**SOURCE TEXT**
Between end-December 2004 and end-December 2005, the Dow Jones EURO STOXX broad index surged by nearly 23 per cent, compared with an increase of just under 4 per cent in the Standard & Poor’s 500 index, which is surprising considering the weaker economic growth in the euro area.

In its March monthly bulletin, the ECB has suggested that a number of fundamental factors, including a more favourable development of corporate earnings, a weaker euro vis-?-vis the US dollar and more subdued interest rate increases in the euro area, may explain why the euro area stock market has outperformed that in the United States.

Starting with developments in relative profitability, according to earnings data on the Dow Jones EURO STOXX index and the Standard & Poor’s 500 index provided by Thomson Financial Datastream, earnings per share grew more strongly in the euro area than in the US in both 2004 and 2005. Earnings growth in 2005 was not only stronger in the euro area than in the US, it was also far stronger than anticipated a year earlier.

Another factor is the exchange rate. Marked exchange rate changes can affect both reported earnings and market perceptions of earnings prospects. Since the better performance of euro area equities appears to be closely related to the depreciation of the euro against the US dollar throughout 2005, the ECB suggests that it seems reasonable to assume that the latter contributed to the more favourable development of the earnings of euro area firms in comparison with those of US firms in 2005, possibly through corresponding general gains in export competitiveness.

For the purposes of gauging the impact of interest rates on stock prices, the ECB looked at long-term real yields in empirical terms. When these yields rise, stock prices – all other things being equal – typically tend to fall. The effects of discount factors on stock prices in the United States in 2005 must have been less favourable than those in the euro area. For instance, the long-term real yield on euro area inflation-linked bonds (with maturity in 2012) changed little between December 2004 and December 2005, while the real yield on comparable 2011-maturity index-linked bonds in the United States increased by about 80 basis points. Hence, it is likely that the strong increase in real bond yields roughly offset the impact of the generally positive development of earnings in the US stock market.

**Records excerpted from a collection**
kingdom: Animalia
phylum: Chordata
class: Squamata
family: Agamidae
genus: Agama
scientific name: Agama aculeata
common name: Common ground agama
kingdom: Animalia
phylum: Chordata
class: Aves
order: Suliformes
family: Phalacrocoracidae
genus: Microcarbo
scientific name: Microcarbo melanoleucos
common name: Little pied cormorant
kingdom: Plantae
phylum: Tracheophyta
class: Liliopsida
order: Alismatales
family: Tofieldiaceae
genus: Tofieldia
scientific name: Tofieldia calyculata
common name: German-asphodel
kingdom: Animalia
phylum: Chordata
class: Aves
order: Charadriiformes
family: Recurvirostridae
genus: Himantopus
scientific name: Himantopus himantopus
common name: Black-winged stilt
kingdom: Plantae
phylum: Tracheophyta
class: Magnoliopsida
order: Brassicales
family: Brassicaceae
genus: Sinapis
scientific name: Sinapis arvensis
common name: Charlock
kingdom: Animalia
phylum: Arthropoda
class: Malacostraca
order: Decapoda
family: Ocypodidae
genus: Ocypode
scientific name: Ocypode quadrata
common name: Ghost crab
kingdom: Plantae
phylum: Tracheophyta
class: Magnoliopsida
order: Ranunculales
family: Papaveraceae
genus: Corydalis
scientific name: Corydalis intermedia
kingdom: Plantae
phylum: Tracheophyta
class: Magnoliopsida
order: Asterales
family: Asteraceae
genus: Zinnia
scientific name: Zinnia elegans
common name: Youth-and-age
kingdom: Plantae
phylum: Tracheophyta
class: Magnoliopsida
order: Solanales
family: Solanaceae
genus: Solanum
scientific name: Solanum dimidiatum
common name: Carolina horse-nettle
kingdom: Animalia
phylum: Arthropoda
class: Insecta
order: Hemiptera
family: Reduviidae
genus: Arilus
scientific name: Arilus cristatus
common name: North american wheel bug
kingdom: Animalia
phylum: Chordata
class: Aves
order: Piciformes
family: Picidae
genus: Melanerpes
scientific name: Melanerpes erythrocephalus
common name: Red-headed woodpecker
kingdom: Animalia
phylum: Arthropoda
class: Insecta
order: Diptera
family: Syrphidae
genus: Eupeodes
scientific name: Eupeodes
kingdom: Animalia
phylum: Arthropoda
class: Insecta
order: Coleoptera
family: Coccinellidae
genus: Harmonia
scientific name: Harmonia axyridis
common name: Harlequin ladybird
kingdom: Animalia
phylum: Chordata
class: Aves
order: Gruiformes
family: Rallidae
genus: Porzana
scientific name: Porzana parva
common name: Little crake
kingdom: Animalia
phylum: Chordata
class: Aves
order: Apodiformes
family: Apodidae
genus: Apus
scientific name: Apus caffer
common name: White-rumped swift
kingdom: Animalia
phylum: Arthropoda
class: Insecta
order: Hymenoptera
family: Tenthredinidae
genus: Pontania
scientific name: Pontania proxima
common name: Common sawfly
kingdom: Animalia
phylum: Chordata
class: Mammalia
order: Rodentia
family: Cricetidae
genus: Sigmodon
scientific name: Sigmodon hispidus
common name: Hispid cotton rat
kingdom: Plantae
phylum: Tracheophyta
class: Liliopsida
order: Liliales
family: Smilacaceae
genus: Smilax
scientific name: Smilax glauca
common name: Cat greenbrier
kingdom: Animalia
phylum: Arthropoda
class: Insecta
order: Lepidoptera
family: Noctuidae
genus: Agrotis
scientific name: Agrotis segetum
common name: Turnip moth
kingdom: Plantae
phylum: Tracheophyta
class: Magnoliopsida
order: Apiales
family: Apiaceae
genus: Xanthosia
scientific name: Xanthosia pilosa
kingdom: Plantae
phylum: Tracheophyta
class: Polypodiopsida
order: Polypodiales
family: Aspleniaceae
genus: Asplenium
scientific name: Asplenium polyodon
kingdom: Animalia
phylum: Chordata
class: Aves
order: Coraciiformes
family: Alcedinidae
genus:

**INSTRUCTIONS**
[1] Return the stretch of records from their first line through the line containing "order: Alismatales", reproducing each line unchanged.
[2] Write the next part of the text comparing euro area and US stock market performance, beginning after its final sentence.

**RESPONSE LIST**
[1]
kingdom: Animalia
phylum: Chordata
class: Squamata
family: Agamidae
genus: Agama
scientific name: Agama aculeata
common name: Common ground agama
kingdom: Animalia
phylum: Chordata
class: Aves
order: Suliformes
family: Phalacrocoracidae
genus: Microcarbo
scientific name: Microcarbo melanoleucos
common name: Little pied cormorant
kingdom: Plantae
phylum: Tracheophyta
class: Liliopsida
order: Alismatales

[2]
Moreover, euro area stock prices in 2005 may have benefited from the perception among investors that US equities entailed higher risks than euro area stocks. Throughout 2005, for example, in answer to the question as to the region in which they deemed equity markets to be most overvalued and most undervalued respectively (asked in the monthly Merrill Lynch Global Fund Manager Survey), an average net percentage of around 50 per cent of the fund managers surveyed perceived the US stock markets to be most overvalued.
For the euro area, this net percentage averaged about -16 per cent, indicating that fund managers tended to perceive the euro area stock market as undervalued. Such perceptions may have induced institutional investors, in particular, to overweight euro area equities and underweight US equities in their portfolios, thereby affecting relative stock price developments.

Overall, the better performance of euro area stock prices in comparison with those in the United States in 2005 has contributed to a levelling-off of some of the prevailing differences in stock market valuation metrics, says the ECB, such as the price-earnings ratios in the two economies, and could therefore be regarded as part of an equilibration process.

At the end of 2004, the ratio of equity prices to corporate earnings in the preceding 12 months was 20.5 for companies in the Standard & Poor’s 500 index, while – as measured for companies in the Dow Jones EURO STOXX index – it stood at 14.3 in the euro area. The relative movements of both the equity indices and the corporate earnings in 2005 brought the two price-earnings ratios still closer, to 18.5 and 15.9 respectively, at the end of the year.